36 heures après sa mise en ligne Slate.fr comptait 50 000 visiteurs uniques et 200 000 pages vues.

36 heures après sa mise en ligne Slate.fr comptait 50 000 visiteurs uniques et 200 000 pages vues.

Des débuts prometteurs

36 heures après sa mise en ligne le 10 février dernier, les serveurs du site étaient déjà en surchauffe avec 50 000 visiteurs uniques et 200 000 pages vues. Une affluence «inattendue», selon les fondateurs qui tablent sur un flux de 700 000 visiteurs uniques par mois à la fin de l'année. Reste à monétiser cette audience. «C'est aussi ce qui nous a poussés à nous adosser à Slate Group, rentable depuis un moment et qui est détenu par le Washington Post. Ce dernier possède 15% de Slate.fr, le reste étant apporté par les fondateurs et un fonds d'investissement (35%). Cela nous donne le temps de nous installer sans être pressés», explique Eric Leser. Car en France, si les autres pure players ont eux aussi trouvé leurs lecteurs, ils sont encore à la recherche d'un modèle économique viable...

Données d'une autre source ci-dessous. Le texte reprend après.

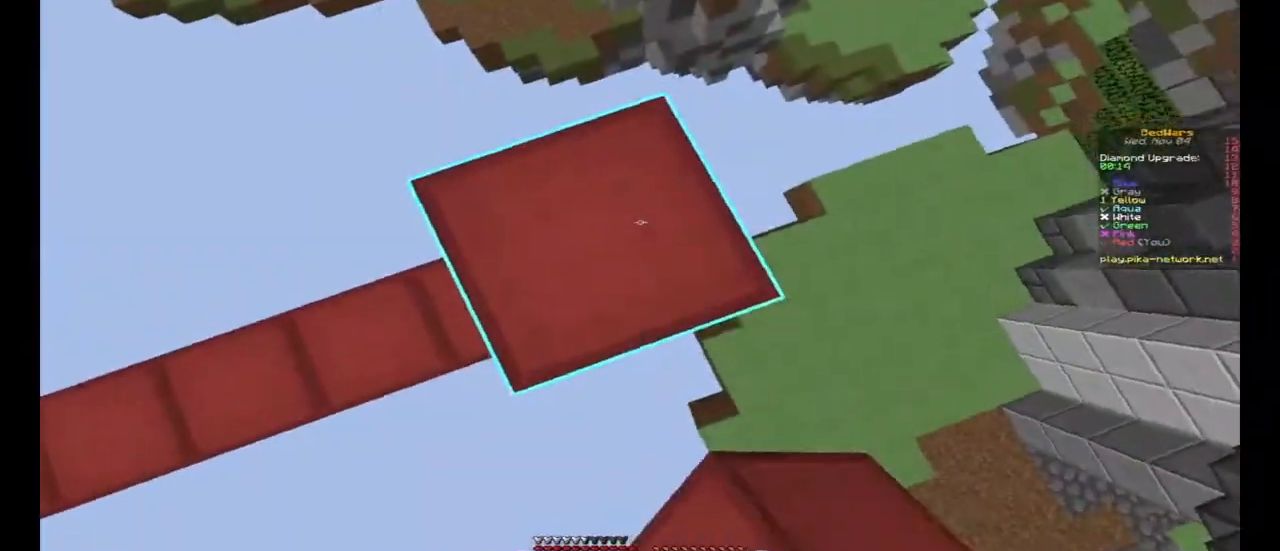
{"keys": ["d", "s"], "mouse": [], "events": [[133, "d", "down"], [233, "mouse_right", "down"], [333, "mouse_right", "up"], [333, "space", "down"], [400, "mouse_right", "down"], [467, "mouse_right", "up"], [500, "space", "up"]]}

Entièrement gratuit, Slate.fr devra s'appuyer sur la publicité. «Pour nous différencier, nous allons nous inspirer du modèle de The Big Money qui propose des partenariats publicitaires privilégiés à certains annonceurs qui détiendront l'exclusivité de la pub sur leur secteur», dévoile le journaliste. A l'image de Rue 89 qui a annoncé un renforcement de ses activités B to B, Slate.fr vendra également du contenu à des partenaires comme Orange, très demandeur en la matière. Une nécessité sans doute dans une conjoncture plus que morose pour l'activité publicitaire. Pour ce qui est de sa propre réclame, Slate.fr envisage une petite campagne au printemps ou à l'été, une fois que le site aura analysé son audience. Pour l'heure, celui-ci a plus que bénéficié de la notoriété de ses fondateurs et de l'aura de Slate.com dans la blogosphère. Ses fondateurs espèrent bien toucher «les lecteurs avides d'une valeur ajoutée, qu'ils ne trouvent plus dans les médias traditionnels...» Slate Group, en tout cas, devrait suivre avec attention l'évolution de son unique déclinaison à l'étranger. Car il ne s'en cache pas, le «.fr» sert de test à la mise en place d'une marque mondiale.